The sweet spot depends on your task. Code models often use larger vocabularies because identifier names vary wildly and fragmenting them destroys semantic coherence. Multilingual models face pressure toward larger vocabularies to cover diverse scripts. GPT-4's ~100,000 token vocabulary reflects these pressures, while smaller models often stick to 32,000-50,000 tokens to manage parameter counts.

Takeaway
Vocabulary size isn't a hyperparameter to tune—it's an architectural commitment that trades embedding parameters against sequence length against coverage. Choose based on your deployment constraints, not convention.

Multilingual Tokenization Failures

English speakers rarely notice tokenization. Common words become single tokens; the system feels natural. But train a BPE tokenizer primarily on English text, then apply it to Korean or Thai, and the disparity becomes stark.

A simple greeting in Korean might consume five to ten times more tokens than its English equivalent. This isn't just inefficient—it's functionally inequitable. The same context window holds dramatically less content. The same API pricing charges dramatically more. The same model effectively has less capacity to reason in these languages.

The root cause is training corpus composition. BPE and WordPiece learn merges from data. If 80% of your training text is English, English patterns dominate the vocabulary. Languages with different scripts or morphological structures get tokenized at near-character level, never developing efficient representations.

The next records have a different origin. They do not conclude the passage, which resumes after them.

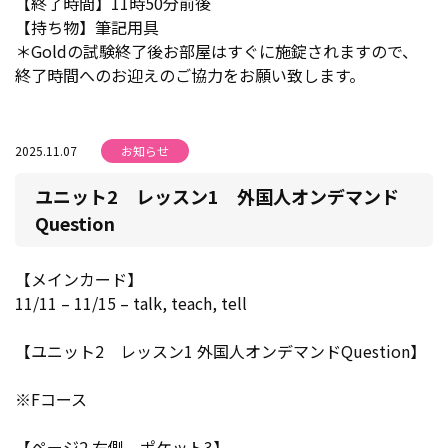
【終了時間】11時50分前後
【持ち物】筆記用具
＊Goldの試験終了後お部屋はすぐに施錠されますので、
終了時間へのお迎えのご協力をお願い致します。
2025.11.07
お知らせ
ユニット2 レッスン1 外国人オンデマンド
Question
【メインカード】
11/11 – 11/15 – talk, teach, tell
【ユニット2 レッスン1 外国人オンデマンドQuestion】
※Fコース
【ページ2 右側 ポケット3】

Byte-level tokenizers emerged partly to address this. Models like GPT-2 and its successors operate on UTF-8 bytes, guaranteeing they can represent any text. But byte-level approaches push the problem rather than solving it—those Korean characters still require more bytes than Latin ones. True equity requires intentional multilingual vocabulary construction, like the approach used in mT5 and XLM-RoBERTa, where vocabulary slots are explicitly allocated across language families.

Takeaway
Tokenization creates invisible linguistic privilege. A model's effective capacity varies by language based on decisions made before training even began. Byte-level approaches guarantee coverage but not equity.

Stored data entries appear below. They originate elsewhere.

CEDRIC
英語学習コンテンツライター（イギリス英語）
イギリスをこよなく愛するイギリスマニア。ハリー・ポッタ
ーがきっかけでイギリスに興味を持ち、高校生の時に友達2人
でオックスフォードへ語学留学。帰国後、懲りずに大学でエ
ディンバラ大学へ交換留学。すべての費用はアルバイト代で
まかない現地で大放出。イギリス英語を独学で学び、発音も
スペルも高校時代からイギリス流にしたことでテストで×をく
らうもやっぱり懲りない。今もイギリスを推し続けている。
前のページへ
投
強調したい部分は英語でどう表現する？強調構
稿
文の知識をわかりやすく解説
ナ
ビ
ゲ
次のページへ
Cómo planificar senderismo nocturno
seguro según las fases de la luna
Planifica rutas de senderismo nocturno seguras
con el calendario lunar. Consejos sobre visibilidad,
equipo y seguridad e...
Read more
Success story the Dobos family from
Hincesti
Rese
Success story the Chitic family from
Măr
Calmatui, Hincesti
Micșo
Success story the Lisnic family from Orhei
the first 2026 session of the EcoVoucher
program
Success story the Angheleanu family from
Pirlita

Tokenization sits at the uncomfortable intersection of engineering expedience and downstream capability. The choices feel trivial—algorithm selection, vocabulary size, training corpus—but their effects compound through every layer of the model.

The next time a model struggles with morphologically complex languages, fails on code completion for unusual identifiers, or burns context on simple text, look at the tokenizer first. The architecture you can see often gets blamed for problems the tokenizer created.

Building better AI systems requires treating tokenization as a first-class architectural decision, not an afterthought. The vocabulary is the first bottleneck. Everything else flows through it.